The topic of managing function in your everyday life is the feature of “Functional Fridays,” a weekly livestream presented by the Area Agency on Aging District 7 (AAA7) and the Shawnee State University (SSU) Occupational Therapy program. The series is ongoing each Friday now through April 30 on the AAA7 Facebook page.

Each Friday at 10 a.m., two graduate students in the Occupational Therapy Program at Shawnee State discuss further on a specific topic related to managing function.

According to the American Occupational Therapy Association, occupational therapy is the only profession that helps people across the lifespan to do the things they want and need to do through the therapeutic use of daily activities (occupations).

Occupational therapy practitioners enable people of all ages to live life to its fullest by helping them promote health and prevent— or live better with — injury, illness, or disability. The students in the Occupational Therapy Program at Shawnee State incorporate educating the community as a part of their studies in providing additional resources and information about occupational therapy and the many ways it can be used to help individuals.

During the month of March through the Functional Fridays livestreams, the students discussed a number of topics from everyday activities during a stroke to safety awareness for older adult drivers.

Below is a summary from each of the livestream broadcasts throughout the month.

• Everyday Activities After a Stroke: Ways to Manage Changes in Movement:

A stroke can affect an individual’s ability to function in everyday activities in daily living and may cause difficulties for individuals when moving their arms and/or legs.

Adaptive equipment can be used to make these activities easier and safer.
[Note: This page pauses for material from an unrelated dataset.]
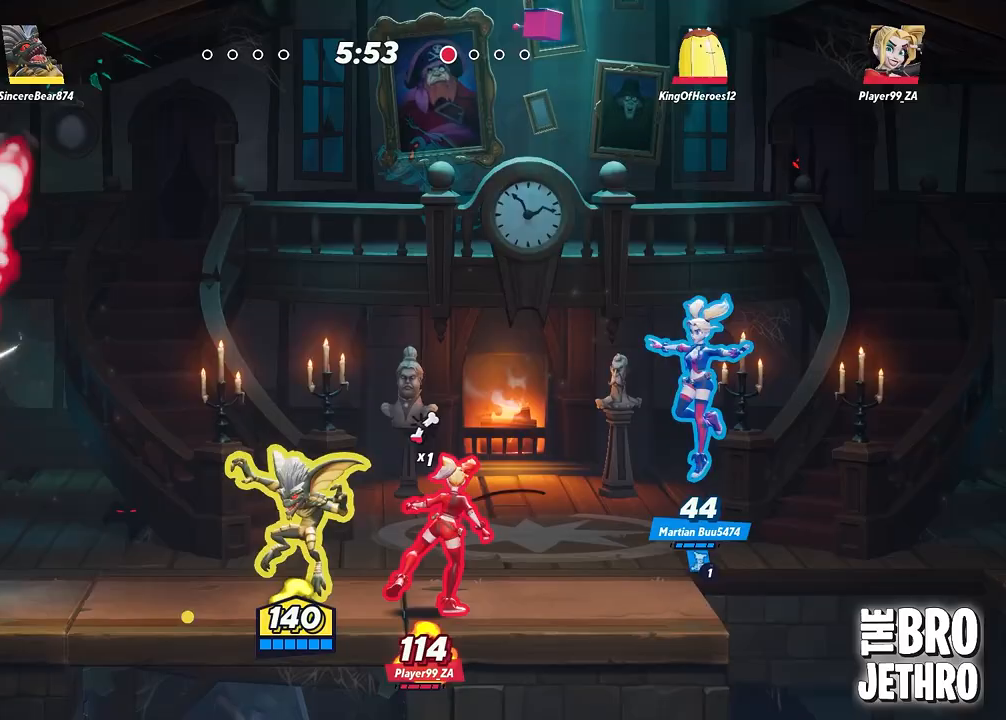
{"buttons": ["SQUARE"], "left_stick": "left", "events": [[67, "SQUARE", "up"], [167, "SQUARE", "down"], [250, "SQUARE", "up"], [317, "SQUARE", "down"], [400, "SQUARE", "up"], [467, "SQUARE", "down"]]}
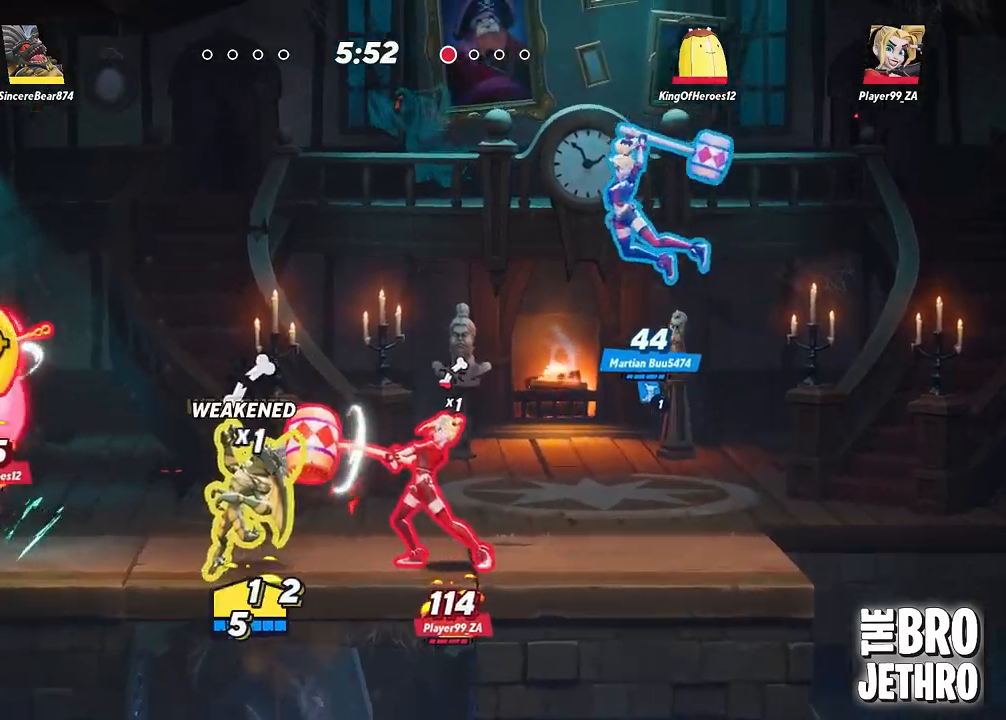
{"buttons": [], "left_stick": "right", "events": [[67, "SQUARE", "up"], [133, "SQUARE", "down"], [217, "SQUARE", "up"], [250, "left_stick", "center"], [300, "CIRCLE", "down"], [383, "CIRCLE", "up"], [450, "left_stick", "right"]]}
Some examples include adaptive jar openers, bed canes to help with bedside movement, tools to help grab items such as a “reacher,” and a shoehorn to help with putting shoes on.
Recovery after a stroke is a process and improvements to function can continue to occur over time.

• Older Driver Safety Awareness: Anticipating Changes That Affect Driving:

Aging can cause many changes to your body, and these changes can have potential effects on your abilities in daily activities.
Potential changes include changes in movement, changes in vision and/or hearing, and concentration changes and/or temporary memory lapses. These changes could affect your driving ability.

Self-assessments of driving are a good option if you want to assess your abilities and safety on the road.

• Older Driver Safety Awareness: Family Conversations:

Family and friends play a major role in discussions about driver safety. The earlier the conversations are started, the better.
Early conversations should be focused on lifestyle choices, and staying fit and flexible.

Conversations should not be about “stopping” driving but instead focus on small changes that can be made in travel methods.
Start conversations naturally, focus on solutions to issues and ask for help from health professionals about adaptations.

Agree to a “safe mobility contract” which includes making a family plan together.

A self-rating questionnaire can also be found through the Automobile Association of America (AAA) that can help assess an individual’s driving ability.

• Older Driver Safety Awareness: Screenings and Evaluations:

Screenings and evaluations help to check on your ability to drive and identify strengths and any changes in vision, physical ability and/or cognition that may be a risk for driving safely. It can also offer recommendations for how you might strengthen skills or adjust for weakness.

As you get older, physical, visual and cognitive abilities needed for driving can change.

Types of evaluations can include: self-assessments, and a comprehensive driving evaluation by an occupational therapy certified driver rehabilitation specialist (CDRS).

Many self-assessments and screening measures can be found online. Those mentioned during the livestream include the “Fit to Drive,” “The SAFER Driving Survey,” and resources from AARP.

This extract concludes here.